Хлебников пытался совершенствовать русский лексикон, и делал это широко и с блеском. Мандельштам писал: "Хлебников возится со словами, как крот, между тем, он прорыл в земле ходы для будущего на целое столетие". Кубизм и вообще экспериментирование в живописи оказало на кубофутуристов несомненное влияние. Впрочем, Хлебников усматривал корни этого влияния в фольклоре, говорил, что это "русское умничество, всегда алчущее прав".
Некоторое математическое образование дало Хлебникову идею увязать словотворчество с математикой: "И хитроумные Эвклиды и Лобачевский не назовут ли одиннадцать нетленных истин корни русского языка? В словах же увидят следы рабства рождению и смерти". Оставим в стороне изумительную безграмотность.

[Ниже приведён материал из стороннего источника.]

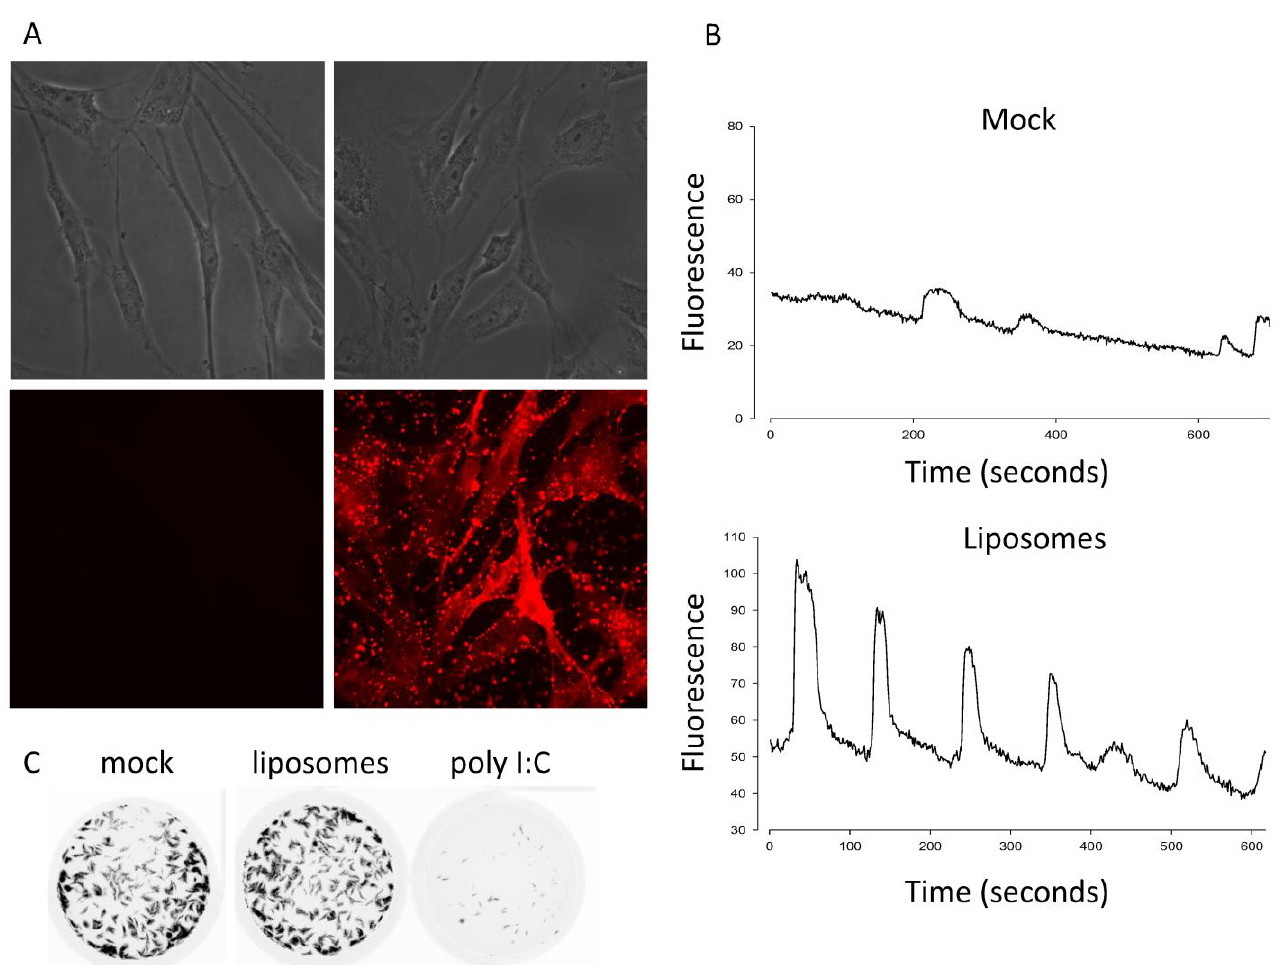
Figure 1. Ca2+ signaling is necessary but not sufficient to induce an antiviral state. ( A ) HEL fibroblasts were treated with fusogenic liposomes containing lissamine rhodamine-conjugated lipids or mock-treated and fixed 1 h later before imaging liposome incorporation by light (top) and fluorescence (bottom) microscopy. ( B ) HEL fibroblasts pre-loaded with a Ca 2+ -sensitive dye were treated with fusogenic liposomes, and the subsequent Ca 2+ oscillations were imaged by live-cell fluorescence microscopy. Fluorescence from 24 cells per treatment group over 3 biological replicates was plotted over a time period beginning 45 min after treatment, and representative plots are shown. ( C ) HEL fibroblasts were treated with poly I:C or fusogenic liposomes and challenged with VSV-GFP in a plaque reduction assay 16 h post treatment.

Трудно, однако же, найти в этих мыслях хоть какую-то научную серьезность.
Но -- хлебниковская "новоречь" вдохновляет на поиски, на языковые эксперименты. Он играет словами, как жонглер высшей квалификации. Автор у него -- словач, критик -- судри-мудри, поэт -- небогрез или песниль, литература -- письмеса. Актер -- игрец, игрица и даже обликмен. Театр -играва, труппа -- людняк, представление -- созерциня, драма -- говоряна, комедия -- шутыня, опера -- голосыня, бытовая пьеса (soap-opera?) -жизнуха.
Рискну попрактиковаться "по Хлебникову". Вчера я был в играве на созерцине. Поставили говоряну "Три сестры" словача Чехова, замечательного мастера письмеса и тонкого песниля. Судри-мудри отмечали в рецензиях, что людняк работал вдохновенно. Обликмены и (легко пойду сам по методу учителя) обликвумены раскрылись в новой толковалке (по-старому -- трактовке) сценобосса или сценохоза (т.е.режиссера), почувствовавшего всю небогрезность этой жизнухи.
Вот как это звучит три четверти столетия спустя. Наверное, не пришло время для реализации такого языка, а может, и никогда не придет. Впрочем, попробуйте продолжить эксперимент, коли есть вдохновение. А ведь это только начало. Хлебников призывал к созданию "языка мысли" и "всеобщего", или "звездного", языка.
Каковы результаты в борьбе "классического мифотворца" Хлебникова против поэтических канонов? Маяковский очень точно оценил Хлебникова: у него было сто читателей, пятьдесят из них называли его графоманом, сорок читали и удивлялись, почему из этого ничего не получается, и только десять любили этого Колумба новых поэтических языков. Ефим Эткинд считает, что "идеи Хлебникова оказались богаче его творчества". А вот в том же сборнике, посвященном Хлебникову, мнение Жолковского: "Несмотря на гениальность Хлебникова, а, может быть, именно ввиду ее масштабов и экстремизма эта попытка, утопическая, "графоманская" уже в своем замысле, пока что не привела к успеху".